28 marzo 2020
Aggiornato 10:00
Comune di Biella

Rifiuti, prima rata in scadenza. «Chi differenzia bene, risparmierà»

Si deve pagare già entro fine mese. Bollette in arrivo. Il Comune incasserà quasi 3,5 milioni di euro. L'annuncio dell'assessore comunale Diego Presa

BIELLA - Prima rata in scadenza a fine maggio, eventuale seconda rata (per chi non sceglie il pagamento in un’unica soluzione) entro fine luglio: sono in arrivo le bollette della tariffa rifiuti del 2016, il cui importo è stato calcolato come una frazione di quanto versato nell’anno precedente. Per le famiglie si tratta di sette mensilità su dodici, circa il 60% di quanto dovuto nel 2015. Per le utenze non domestiche, si comincia con cinque mensilità su dodici, poco più del 40% della cifra pagata l’anno scorso. Ma nel loro caso sarà richiesto un altro acconto entro la fine di ottobre, calcolato sulle proiezioni di quanto effettivamente conferito a Seab, nello spirito della tariffa puntuale. «Per tutti, famiglie e utenze non domestiche - spiega l’assessore all’ambiente Diego Presa - arriverà nei primi mesi del 2017 il saldo, ovvero quanto dovuto in base ai rifiuti che ogni utente ha prodotto.
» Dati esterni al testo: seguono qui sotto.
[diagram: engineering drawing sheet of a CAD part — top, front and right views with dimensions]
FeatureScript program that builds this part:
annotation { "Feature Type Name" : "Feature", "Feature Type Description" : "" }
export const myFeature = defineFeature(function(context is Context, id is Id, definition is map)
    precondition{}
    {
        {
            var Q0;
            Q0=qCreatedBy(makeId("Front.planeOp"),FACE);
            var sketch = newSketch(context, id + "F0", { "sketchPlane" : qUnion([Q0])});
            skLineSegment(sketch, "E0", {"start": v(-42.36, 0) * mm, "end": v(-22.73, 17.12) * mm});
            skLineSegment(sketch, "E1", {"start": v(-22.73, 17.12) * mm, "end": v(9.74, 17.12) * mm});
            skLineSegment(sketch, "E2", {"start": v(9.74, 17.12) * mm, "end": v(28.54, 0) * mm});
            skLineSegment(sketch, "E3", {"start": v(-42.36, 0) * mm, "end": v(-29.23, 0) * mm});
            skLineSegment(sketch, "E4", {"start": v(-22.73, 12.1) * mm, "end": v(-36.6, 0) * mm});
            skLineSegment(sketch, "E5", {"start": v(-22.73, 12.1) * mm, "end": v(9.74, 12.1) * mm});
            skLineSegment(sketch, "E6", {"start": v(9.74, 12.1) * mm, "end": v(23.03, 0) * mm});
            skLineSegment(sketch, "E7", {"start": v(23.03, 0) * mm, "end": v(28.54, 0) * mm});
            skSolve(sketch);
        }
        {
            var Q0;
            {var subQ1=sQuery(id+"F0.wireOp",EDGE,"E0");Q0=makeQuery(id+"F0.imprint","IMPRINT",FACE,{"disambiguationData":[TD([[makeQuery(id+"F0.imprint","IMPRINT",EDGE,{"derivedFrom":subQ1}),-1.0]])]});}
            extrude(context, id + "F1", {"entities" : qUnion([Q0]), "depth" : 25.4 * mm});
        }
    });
Un saldo che è impossibile da calcolare fino al 31 dicembre: solo alla fine dell’anno solare si possono conoscere numero e peso dei conferimenti utenza per utenza».

Il punto
Le bollette spedite alle famiglie saranno 22.631, per un fatturato complessivo di 3.444.139 euro. Quelle alle 3.556 utenze non domestiche ammontano a un totale di 1.911.422. «Il vantaggio per questa categoria - afferma Diego Presa - riguarda anche la possibilità di scaricare l’Iva, dato che comunque da quest’anno non si paga un’imposta ma una tariffa». Nel 2016 la bolletta complessiva dei rifiuti della città subirà inoltre un ulteriore taglio: la spesa per il servizio sarà di circa 9 milioni di euro, «contro i 9,5 milioni circa del 2015 e i 10,5 milioni del 2014» sottolinea l’assessore. «Si tratta di denaro risparmiato che, in linea generale, influirà positivamente sulle bollette di chi fa bene la differenziata».